Pour l’instant, il reste limité. Nous utilisons l’IA, par exemple, pour rédiger des annonces ou effectuer des vérifications automatisées des contrats. Mais son potentiel pour une gérance immobilière est immense. Nous disposons en effet d’énormes quantités de données sur les immeubles et les locataires qui sont encore sous-exploitées. L’IA pourrait nous aider à les valoriser, notamment pour optimiser la gestion des immeubles, anticiper les rénovations ou encore améliorer la performance énergétique. Cela dit, j’insiste sur un point : l’IA ne remettra pas en cause les compétences fondamentales d’un régisseur d’immeubles. C’est un outil qui lui permettra d’être plus efficace, mais il ne remplacera pas son expertise.

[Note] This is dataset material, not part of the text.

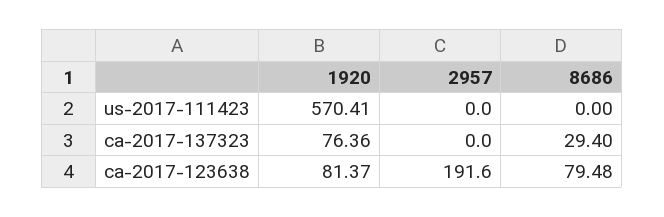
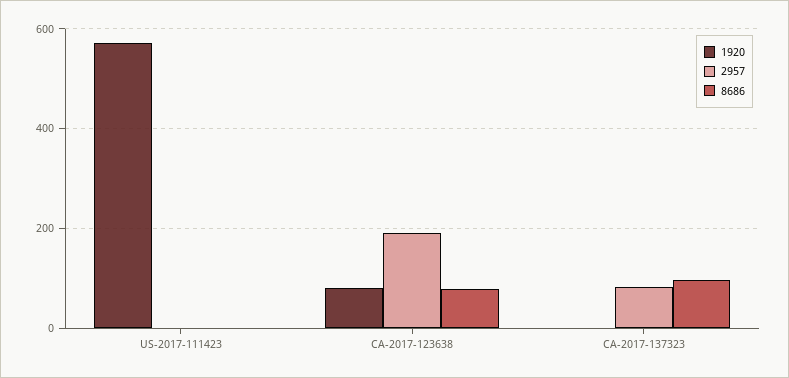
1920, ca-2017-137323: 76.36 -> 0
2957, ca-2017-137323: 0 -> 80
8686, ca-2017-137323: 29.4 -> 100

Ces nouvelles technologies sont-elles intégrées aux formations, comme le brevet fédéral de gérant d’immeubles ?

Pas encore, et c’est bien là un problème. La formation a un temps de retard. Les exigences du brevet fédéral ont été définies il y a une quinzaine d’années, alors que bon nombre des technologies actuelles n’existaient pas encore. Bien sûr, des efforts sont faits pour actualiser ces formations, mais les technologies évoluent si rapidement qu’il sera toujours difficile de suivre le rythme.

Comment palliez-vous ce retard ?

Nous mettons en place des formations internes et des cours de spécialisation pour nos collaborateurs. L’apprentissage sur le terrain joue également un rôle clé.

Avez-vous constaté des évolutions dans les profils recherchés pour les postes de direction ?

Absolument. Nous avons déjà évoqué l’évolution des méthodes de management, qui deviennent plus participatives et moins directives. Nous observons également une tendance à recruter, à la tête des entreprises, des profils plus visionnaires, et pas nécessairement issus du métier. Ces dirigeants doivent ensuite s’entourer de spécialistes qui maîtrisent les fondamentaux de l’immobilier.